New Heights of Profitability From Artificial Data-Crunchers
If you need an example of one of the many ways artificial intelligence is transforming our lives, look no further than research labs.
These days, the problems we expect scientists to tackle and the discoveries they’re called on to make are more complex than ever.
Even the best and brightest need help now and then.
So, in 2009, scientists at Aberystwyth University in Wales created Adam, an artificial-intelligence program that functions as a robotic biologist.
Adam was first tested on yeast. Yeast is a well-studied organism, but it has “orphan genes” that no one could figure out which enzymes they create.
Adam looked at the genomes of other organisms. Then it formulated hypotheses, designed experiments to test its theories, and conducted experiments in an automated lab. It found three genes that, together, accounted for one of yeast’s enzymes. Human researchers then confirmed the result in the usual way.
It was the first time that a scientific discovery had been made entirely by artificial intelligence. The robot even published a paper in a scientific journal about its findings. (No word whether the paper was written by a digital scribe, like I wrote about last week.)
But what’s Adam without Eve?
The same scientists responsible for Adam, followed it up with Eve, whose mission is to discover new drugs.
Currently, drugs are found by a tedious series of “brute-force” trials, testing one chemical cocktail after another to see what effect each has on a particular illness. Instead, Eve can analyze a malady’s biochemistry and concoct new drug formulas that may have the greatest chance of success.
For example, Eve quickly proved her worth by discovering that a drug with cancer-fighting abilities also might work against malaria.

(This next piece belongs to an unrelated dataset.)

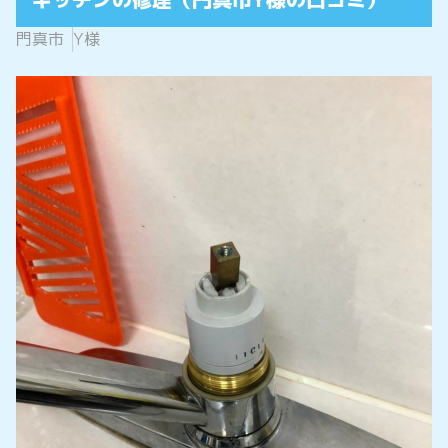
門真市
Y様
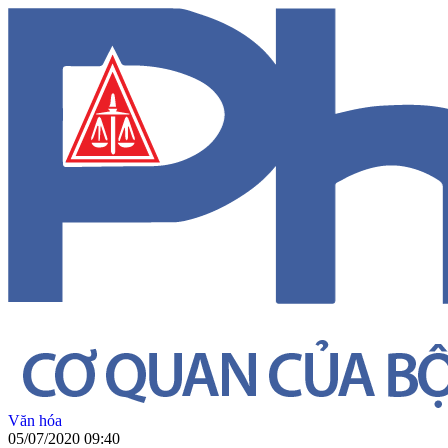
Văn hóa
05/07/2020 09:40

It’s a hopeful beginning. Tropical illnesses kill millions each year, mostly in poor countries. But the market isn’t lucrative enough to justify the years of research needed to find cures. If the search can be automated, investments in successful research and development could be modest enough to make these new drugs financially viable for poor nations.
New markets would open and small pharma companies could find profitable niches.
Today’s artificial-data crunchers can drive companies to new heights of profitability, and do it at lightning speeds.